→ **Description of the task**:
Copy each line of the records exactly, stopping only after the line that contains "Published online: 21 June 2022" has been written, and leave pictures out.

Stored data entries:
- Opening Delimiter -

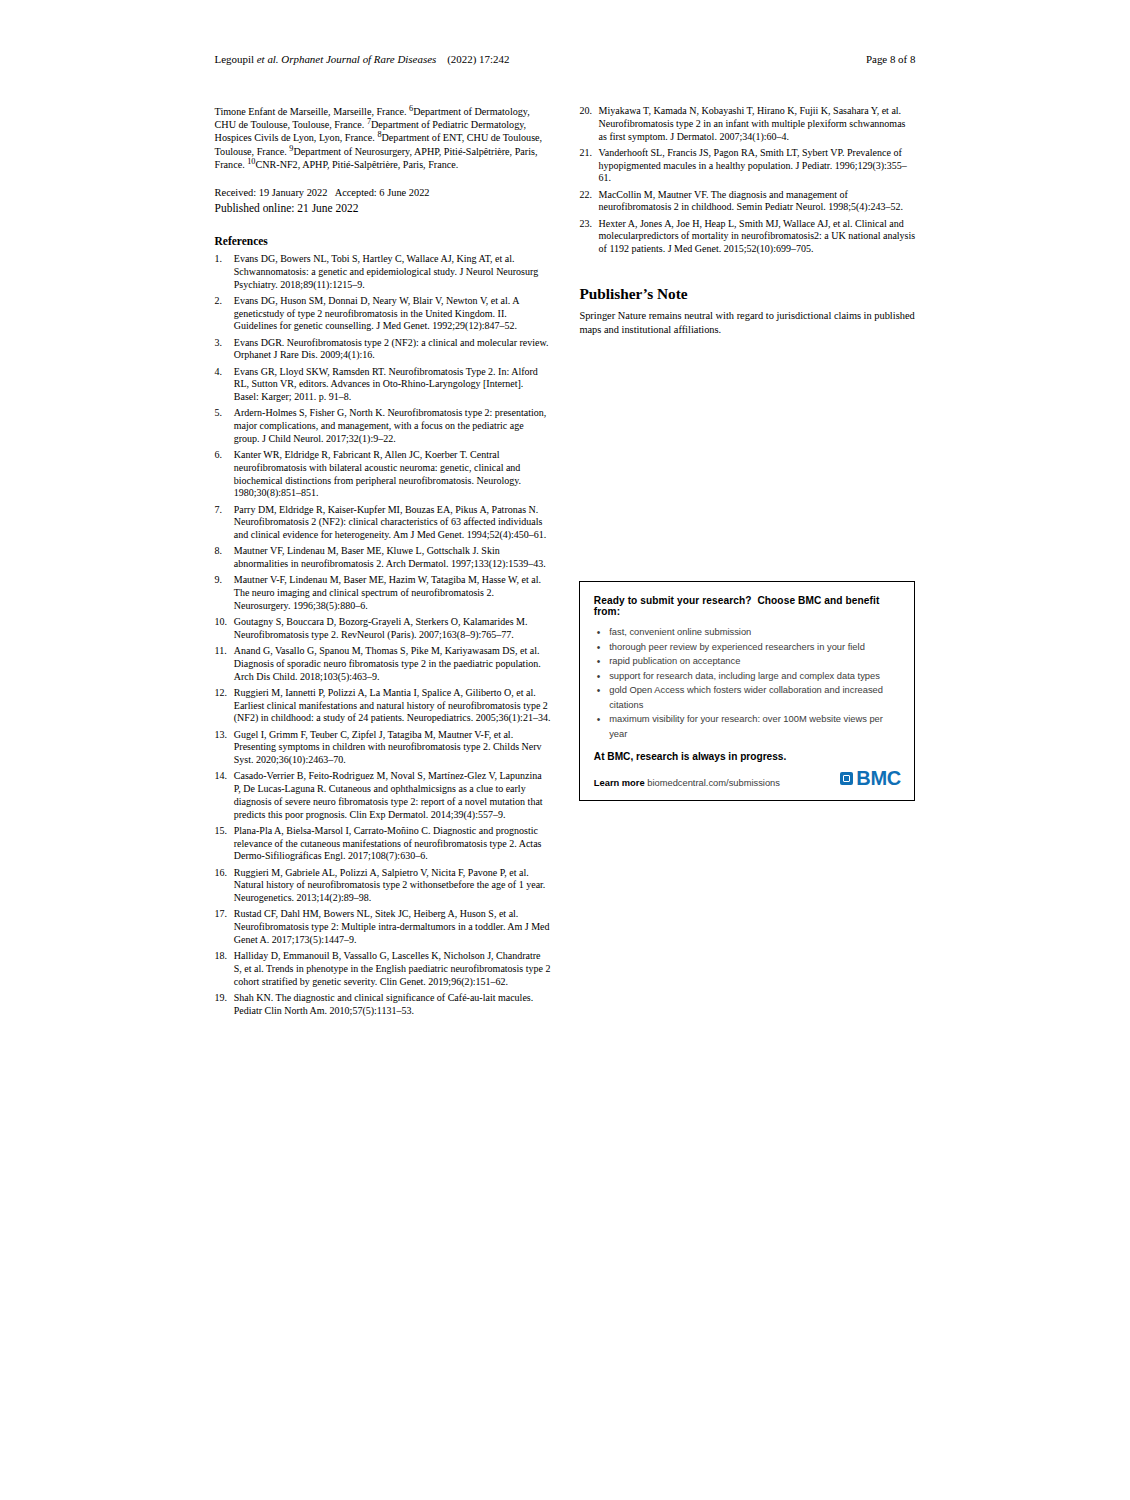Legoupil et al. Orphanet Journal of Rare Diseases (2022) 17:242
Page 8 of 8
Timone Enfant de Marseille, Marseille, France. 6Department of Dermatology, CHU de Toulouse, Toulouse, France. 7Department of Pediatric Dermatology, Hospices Civils de Lyon, Lyon, France. 8Department of ENT, CHU de Toulouse, Toulouse, France. 9Department of Neurosurgery, APHP, Pitié-Salpêtrière, Paris, France. 10CNR-NF2, APHP, Pitié-Salpêtrière, Paris, France.
Received: 19 January 2022 Accepted: 6 June 2022
Published online: 21 June 2022
References
1. Evans DG, Bowers NL, Tobi S, Hartley C, Wallace AJ, King AT, et al. Schwannomatosis: a genetic and epidemiological study. J Neurol Neurosurg Psychiatry. 2018;89(11):1215–9.
2. Evans DG, Huson SM, Donnai D, Neary W, Blair V, Newton V, et al. A geneticstudy of type 2 neurofibromatosis in the United Kingdom. II. Guidelines for genetic counselling. J Med Genet. 1992;29(12):847–52.
3. Evans DGR. Neurofibromatosis type 2 (NF2): a clinical and molecular review. Orphanet J Rare Dis. 2009;4(1):16.
4. Evans GR, Lloyd SKW, Ramsden RT. Neurofibromatosis Type 2. In: Alford RL, Sutton VR, editors. Advances in Oto-Rhino-Laryngology [Internet]. Basel: Karger; 2011. p. 91–8.
5. Ardern-Holmes S, Fisher G, North K. Neurofibromatosis type 2: presentation, major complications, and management, with a focus on the pediatric age group. J Child Neurol. 2017;32(1):9–22.
6. Kanter WR, Eldridge R, Fabricant R, Allen JC, Koerber T. Central neurofibromatosis with bilateral acoustic neuroma: genetic, clinical and biochemical distinctions from peripheral neurofibromatosis. Neurology. 1980;30(8):851–851.
7. Parry DM, Eldridge R, Kaiser-Kupfer MI, Bouzas EA, Pikus A, Patronas N. Neurofibromatosis 2 (NF2): clinical characteristics of 63 affected individuals and clinical evidence for heterogeneity. Am J Med Genet. 1994;52(4):450–61.
8. Mautner VF, Lindenau M, Baser ME, Kluwe L, Gottschalk J. Skin abnormalities in neurofibromatosis 2. Arch Dermatol. 1997;133(12):1539–43.
9. Mautner V-F, Lindenau M, Baser ME, Hazim W, Tatagiba M, Hasse W, et al. The neuro imaging and clinical spectrum of neurofibromatosis 2. Neurosurgery. 1996;38(5):880–6.
10. Goutagny S, Bouccara D, Bozorg-Grayeli A, Sterkers O, Kalamarides M. Neurofibromatosis type 2. RevNeurol (Paris). 2007;163(8–9):765–77.
11. Anand G, Vasallo G, Spanou M, Thomas S, Pike M, Kariyawasam DS, et al. Diagnosis of sporadic neuro fibromatosis type 2 in the paediatric population. Arch Dis Child. 2018;103(5):463–9.
12. Ruggieri M, Iannetti P, Polizzi A, La Mantia I, Spalice A, Giliberto O, et al. Earliest clinical manifestations and natural history of neurofibromatosis type 2 (NF2) in childhood: a study of 24 patients. Neuropediatrics. 2005;36(1):21–34.
13. Gugel I, Grimm F, Teuber C, Zipfel J, Tatagiba M, Mautner V-F, et al. Presenting symptoms in children with neurofibromatosis type 2. Childs Nerv Syst. 2020;36(10):2463–70.
14. Casado-Verrier B, Feito-Rodriguez M, Noval S, Martínez-Glez V, Lapunzina P, De Lucas-Laguna R. Cutaneous and ophthalmicsigns as a clue to early diagnosis of severe neuro fibromatosis type 2: report of a novel mutation that predicts this poor prognosis. Clin Exp Dermatol. 2014;39(4):557–9.
15. Plana-Pla A, Bielsa-Marsol I, Carrato-Moñino C. Diagnostic and prognostic relevance of the cutaneous manifestations of neurofibromatosis type 2. Actas Dermo-Sifiliográficas Engl. 2017;108(7):630–6.
16. Ruggieri M, Gabriele AL, Polizzi A, Salpietro V, Nicita F, Pavone P, et al. Natural history of neurofibromatosis type 2 withonsetbefore the age of 1 year. Neurogenetics. 2013;14(2):89–98.
17. Rustad CF, Dahl HM, Bowers NL, Sitek JC, Heiberg A, Huson S, et al. Neurofibromatosis type 2: Multiple intra-dermaltumors in a toddler. Am J Med Genet A. 2017;173(5):1447–9.
18. Halliday D, Emmanouil B, Vassallo G, Lascelles K, Nicholson J, Chandratre S, et al. Trends in phenotype in the English paediatric neurofibromatosis type 2 cohort stratified by genetic severity. Clin Genet. 2019;96(2):151–62.
19. Shah KN. The diagnostic and clinical significance of Café-au-lait macules. Pediatr Clin North Am. 2010;57(5):1131–53.
20. Miyakawa T, Kamada N, Kobayashi T, Hirano K, Fujii K, Sasahara Y, et al. Neurofibromatosis type 2 in an infant with multiple plexiform schwannomas as first symptom. J Dermatol. 2007;34(1):60–4.
21. Vanderhooft SL, Francis JS, Pagon RA, Smith LT, Sybert VP. Prevalence of hypopigmented macules in a healthy population. J Pediatr. 1996;129(3):355–61.
22. MacCollin M, Mautner VF. The diagnosis and management of neurofibromatosis 2 in childhood. Semin Pediatr Neurol. 1998;5(4):243–52.
23. Hexter A, Jones A, Joe H, Heap L, Smith MJ, Wallace AJ, et al. Clinical and molecularpredictors of mortality in neurofibromatosis2: a UK national analysis of 1192 patients. J Med Genet. 2015;52(10):699–705.
Publisher’s Note
Springer Nature remains neutral with regard to jurisdictional claims in published maps and institutional affiliations.
Ready to submit your research? Choose BMC and benefit from:
fast, convenient online submission
thorough peer review by experienced researchers in your field
rapid publication on acceptance
support for research data, including large and complex data types
gold Open Access which fosters wider collaboration and increased citations
maximum visibility for your research: over 100M website views per year
At BMC, research is always in progress.
Learn more biomedcentral.com/submissions
BMC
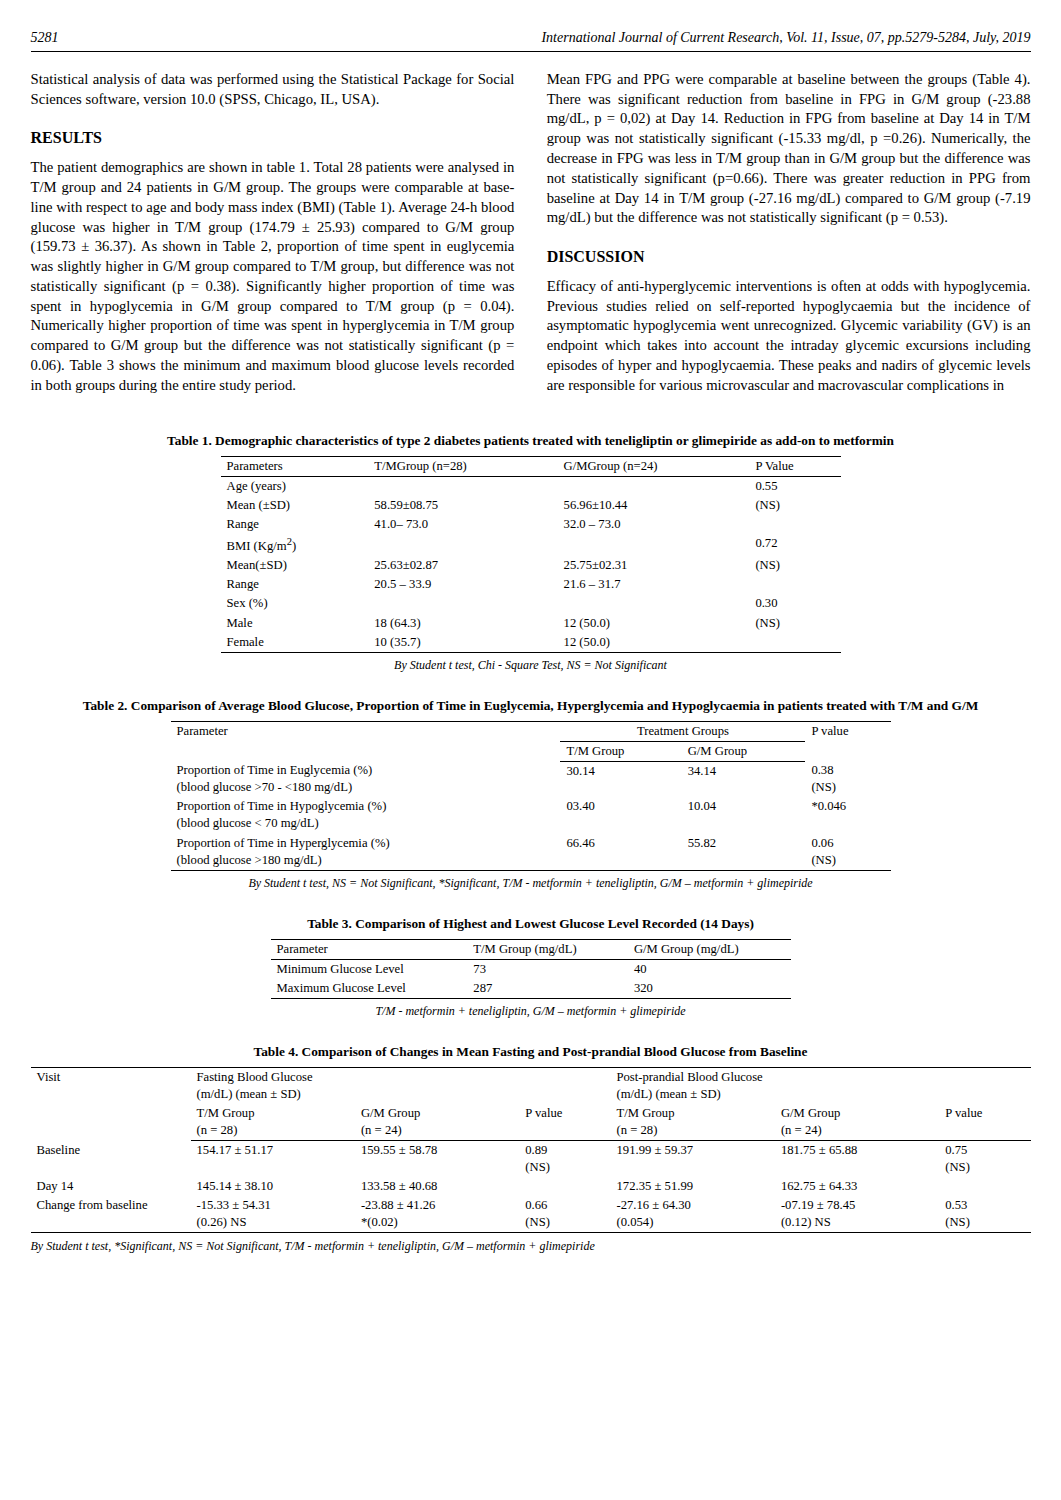5281 International Journal of Current Research, Vol. 11, Issue, 07, pp.5279-5284, July, 2019
Statistical analysis of data was performed using the Statistical Package for Social Sciences software, version 10.0 (SPSS, Chicago, IL, USA).
RESULTS
The patient demographics are shown in table 1. Total 28 patients were analysed in T/M group and 24 patients in G/M group. The groups were comparable at baseline with respect to age and body mass index (BMI) (Table 1). Average 24-h blood glucose was higher in T/M group (174.79 ± 25.93) compared to G/M group (159.73 ± 36.37). As shown in Table 2, proportion of time spent in euglycemia was slightly higher in G/M group compared to T/M group, but difference was not statistically significant (p = 0.38). Significantly higher proportion of time was spent in hypoglycemia in G/M group compared to T/M group (p = 0.04). Numerically higher proportion of time was spent in hyperglycemia in T/M group compared to G/M group but the difference was not statistically significant (p = 0.06). Table 3 shows the minimum and maximum blood glucose levels recorded in both groups during the entire study period.
Mean FPG and PPG were comparable at baseline between the groups (Table 4). There was significant reduction from baseline in FPG in G/M group (-23.88 mg/dL, p = 0,02) at Day 14. Reduction in FPG from baseline at Day 14 in T/M group was not statistically significant (-15.33 mg/dl, p =0.26). Numerically, the decrease in FPG was less in T/M group than in G/M group but the difference was not statistically significant (p=0.66). There was greater reduction in PPG from baseline at Day 14 in T/M group (-27.16 mg/dL) compared to G/M group (-7.19 mg/dL) but the difference was not statistically significant (p = 0.53).
DISCUSSION
Efficacy of anti-hyperglycemic interventions is often at odds with hypoglycemia. Previous studies relied on self-reported hypoglycaemia but the incidence of asymptomatic hypoglycemia went unrecognized. Glycemic variability (GV) is an endpoint which takes into account the intraday glycemic excursions including episodes of hyper and hypoglycaemia. These peaks and nadirs of glycemic levels are responsible for various microvascular and macrovascular complications in
Table 1. Demographic characteristics of type 2 diabetes patients treated with teneligliptin or glimepiride as add-on to metformin
| Parameters | T/MGroup (n=28) | G/MGroup (n=24) | P Value |
| --- | --- | --- | --- |
| Age (years) | | | 0.55 |
| Mean (±SD) | 58.59±08.75 | 56.96±10.44 | (NS) |
| Range | 41.0– 73.0 | 32.0 – 73.0 | |
| BMI (Kg/m 2 ) | | | 0.72 |
| Mean(±SD) | 25.63±02.87 | 25.75±02.31 | (NS) |
| Range | 20.5 – 33.9 | 21.6 – 31.7 | |
| Sex (%) | | | 0.30 |
| Male | 18 (64.3) | 12 (50.0) | (NS) |
| Female | 10 (35.7) | 12 (50.0) | |
By Student t test, Chi - Square Test, NS = Not Significant
Table 2. Comparison of Average Blood Glucose, Proportion of Time in Euglycemia, Hyperglycemia and Hypoglycaemia in patients treated with T/M and G/M
| Parameter | Treatment Groups | P value |
| --- | --- | --- |
| T/M Group | G/M Group |
| Proportion of Time in Euglycemia (%) (blood glucose >70 - <180 mg/dL) | 30.14 | 34.14 | 0.38 (NS) |
| Proportion of Time in Hypoglycemia (%) (blood glucose < 70 mg/dL) | 03.40 | 10.04 | *0.046 |
| Proportion of Time in Hyperglycemia (%) (blood glucose >180 mg/dL) | 66.46 | 55.82 | 0.06 (NS) |
By Student t test, NS = Not Significant, *Significant, T/M - metformin + teneligliptin, G/M – metformin + glimepiride
Table 3. Comparison of Highest and Lowest Glucose Level Recorded (14 Days)
| Parameter | T/M Group (mg/dL) | G/M Group (mg/dL) |
| --- | --- | --- |
| Minimum Glucose Level | 73 | 40 |
| Maximum Glucose Level | 287 | 320 |
T/M - metformin + teneligliptin, G/M – metformin + glimepiride
Table 4. Comparison of Changes in Mean Fasting and Post-prandial Blood Glucose from Baseline
| Visit | Fasting Blood Glucose (m/dL) (mean ± SD) | Post-prandial Blood Glucose (m/dL) (mean ± SD) |
| --- | --- | --- |
| T/M Group (n = 28) | G/M Group (n = 24) | P value | T/M Group (n = 28) | G/M Group (n = 24) | P value |
| Baseline | 154.17 ± 51.17 | 159.55 ± 58.78 | 0.89 (NS) | 191.99 ± 59.37 | 181.75 ± 65.88 | 0.75 (NS) |
| Day 14 | 145.14 ± 38.10 | 133.58 ± 40.68 | | 172.35 ± 51.99 | 162.75 ± 64.33 | |
| Change from baseline | -15.33 ± 54.31 (0.26) NS | -23.88 ± 41.26 *(0.02) | 0.66 (NS) | -27.16 ± 64.30 (0.054) | -07.19 ± 78.45 (0.12) NS | 0.53 (NS) |
By Student t test, *Significant, NS = Not Significant, T/M - metformin + teneligliptin, G/M – metformin + glimepiride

- Closing Delimiter -

→ **Output below**:
Legoupil et al. Orphanet Journal of Rare Diseases (2022) 17:242
Page 8 of 8
Timone Enfant de Marseille, Marseille, France. 6Department of Dermatology, CHU de Toulouse, Toulouse, France. 7Department of Pediatric Dermatology, Hospices Civils de Lyon, Lyon, France. 8Department of ENT, CHU de Toulouse, Toulouse, France. 9Department of Neurosurgery, APHP, Pitié-Salpêtrière, Paris, France. 10CNR-NF2, APHP, Pitié-Salpêtrière, Paris, France.
Received: 19 January 2022 Accepted: 6 June 2022
Published online: 21 June 2022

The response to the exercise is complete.